- What you should do -
From the material below, pull out the lines starting at the one with "2. kompetente Beratung" and ending at the one with "H+ Hotel Stuttgart Herrenberg". Copy them word for word and leave out the pictures.

- Supplied records -
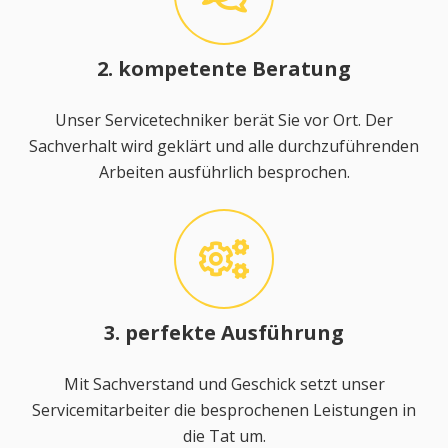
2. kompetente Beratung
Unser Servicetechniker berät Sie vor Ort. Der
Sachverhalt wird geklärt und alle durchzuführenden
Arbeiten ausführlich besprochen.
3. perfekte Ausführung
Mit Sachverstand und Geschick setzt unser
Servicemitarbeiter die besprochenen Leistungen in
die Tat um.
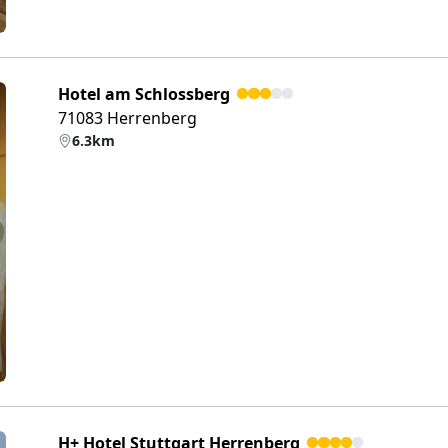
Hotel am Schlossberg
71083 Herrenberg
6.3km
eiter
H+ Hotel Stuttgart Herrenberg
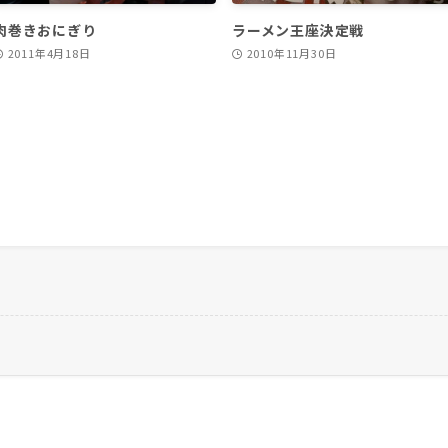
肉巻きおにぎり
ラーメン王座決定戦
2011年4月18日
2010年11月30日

--

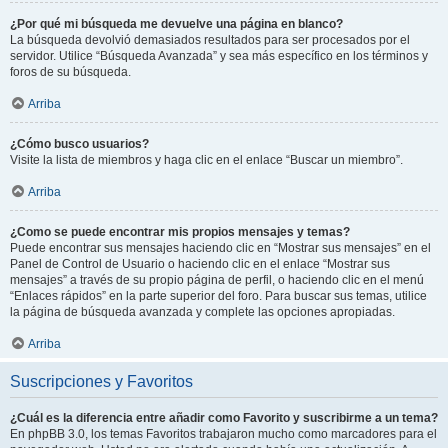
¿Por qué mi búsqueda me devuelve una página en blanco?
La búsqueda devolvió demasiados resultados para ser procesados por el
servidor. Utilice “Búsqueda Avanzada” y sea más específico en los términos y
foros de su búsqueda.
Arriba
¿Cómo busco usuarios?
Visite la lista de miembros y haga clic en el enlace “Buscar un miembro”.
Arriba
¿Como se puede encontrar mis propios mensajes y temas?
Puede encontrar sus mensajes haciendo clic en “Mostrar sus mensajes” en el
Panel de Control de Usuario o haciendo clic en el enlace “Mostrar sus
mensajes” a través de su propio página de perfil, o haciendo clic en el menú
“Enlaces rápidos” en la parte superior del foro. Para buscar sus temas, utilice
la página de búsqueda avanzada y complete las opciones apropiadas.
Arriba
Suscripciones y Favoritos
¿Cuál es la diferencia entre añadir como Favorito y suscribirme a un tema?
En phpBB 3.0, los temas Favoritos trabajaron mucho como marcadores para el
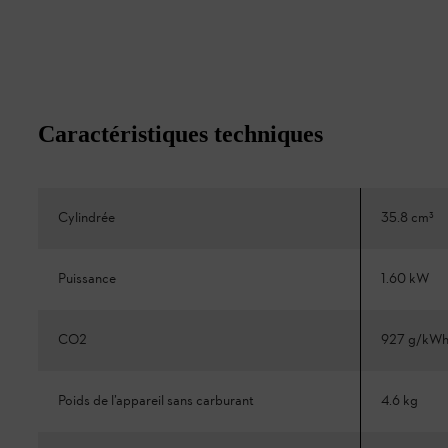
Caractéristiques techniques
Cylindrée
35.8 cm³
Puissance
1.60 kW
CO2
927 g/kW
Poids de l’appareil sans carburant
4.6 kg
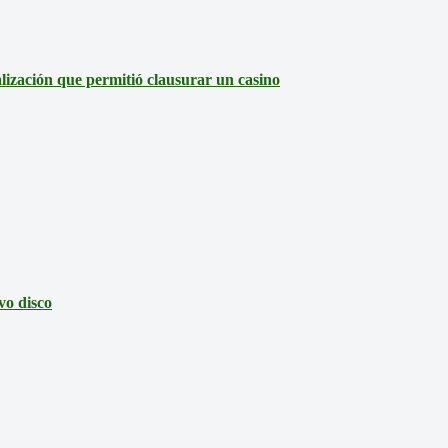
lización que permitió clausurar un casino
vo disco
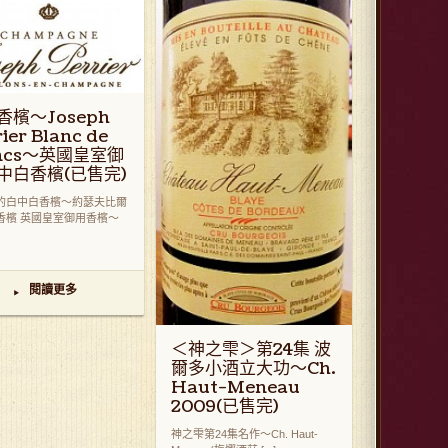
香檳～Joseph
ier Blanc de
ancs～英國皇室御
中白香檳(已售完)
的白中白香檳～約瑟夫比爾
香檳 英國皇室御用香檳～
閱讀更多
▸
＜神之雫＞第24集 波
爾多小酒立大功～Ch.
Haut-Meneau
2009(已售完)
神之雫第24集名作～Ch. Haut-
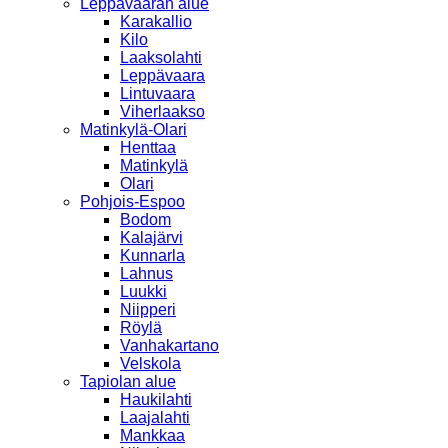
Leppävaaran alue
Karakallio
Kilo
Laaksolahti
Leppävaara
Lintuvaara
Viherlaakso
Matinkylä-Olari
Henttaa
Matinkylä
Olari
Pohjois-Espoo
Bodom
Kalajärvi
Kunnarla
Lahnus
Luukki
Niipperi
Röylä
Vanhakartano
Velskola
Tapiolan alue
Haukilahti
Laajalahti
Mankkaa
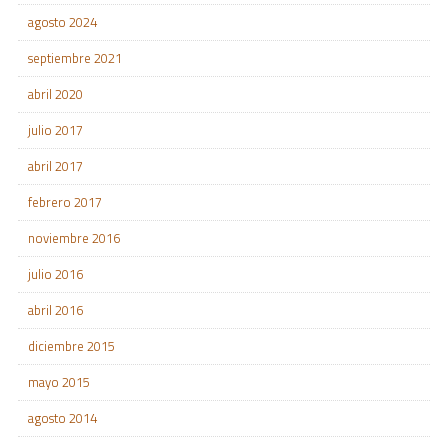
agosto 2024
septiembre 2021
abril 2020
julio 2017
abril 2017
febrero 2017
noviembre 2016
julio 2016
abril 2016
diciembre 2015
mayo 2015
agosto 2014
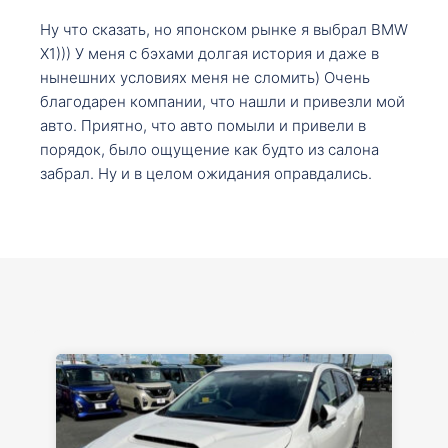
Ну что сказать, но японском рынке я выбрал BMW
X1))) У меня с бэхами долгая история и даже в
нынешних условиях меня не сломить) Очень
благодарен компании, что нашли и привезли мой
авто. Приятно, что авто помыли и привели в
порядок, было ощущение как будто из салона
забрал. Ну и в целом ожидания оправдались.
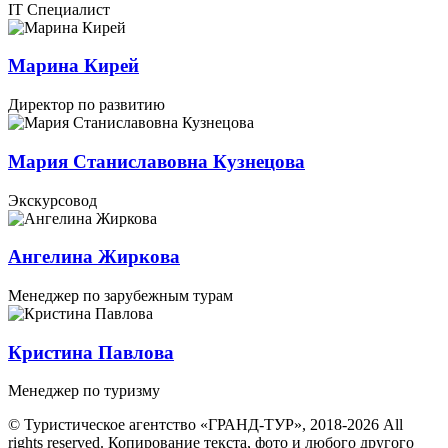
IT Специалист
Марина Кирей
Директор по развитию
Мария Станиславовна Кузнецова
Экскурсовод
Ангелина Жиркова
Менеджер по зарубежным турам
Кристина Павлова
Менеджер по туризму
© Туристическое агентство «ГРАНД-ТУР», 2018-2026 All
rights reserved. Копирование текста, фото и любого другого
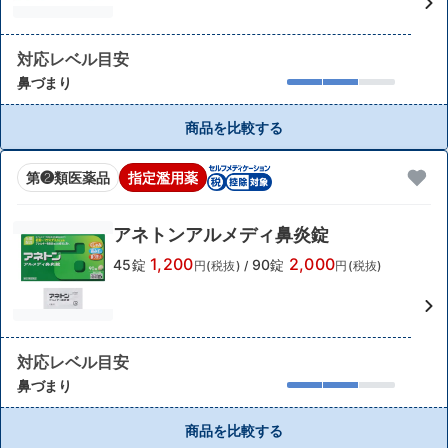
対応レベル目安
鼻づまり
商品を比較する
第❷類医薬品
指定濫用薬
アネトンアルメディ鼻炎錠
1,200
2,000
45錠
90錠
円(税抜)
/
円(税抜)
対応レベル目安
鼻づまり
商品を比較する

- Written reply -
2. kompetente Beratung
Unser Servicetechniker berät Sie vor Ort. Der
Sachverhalt wird geklärt und alle durchzuführenden
Arbeiten ausführlich besprochen.
3. perfekte Ausführung
Mit Sachverstand und Geschick setzt unser
Servicemitarbeiter die besprochenen Leistungen in
die Tat um.
Hotel am Schlossberg
71083 Herrenberg
6.3km
eiter
H+ Hotel Stuttgart Herrenberg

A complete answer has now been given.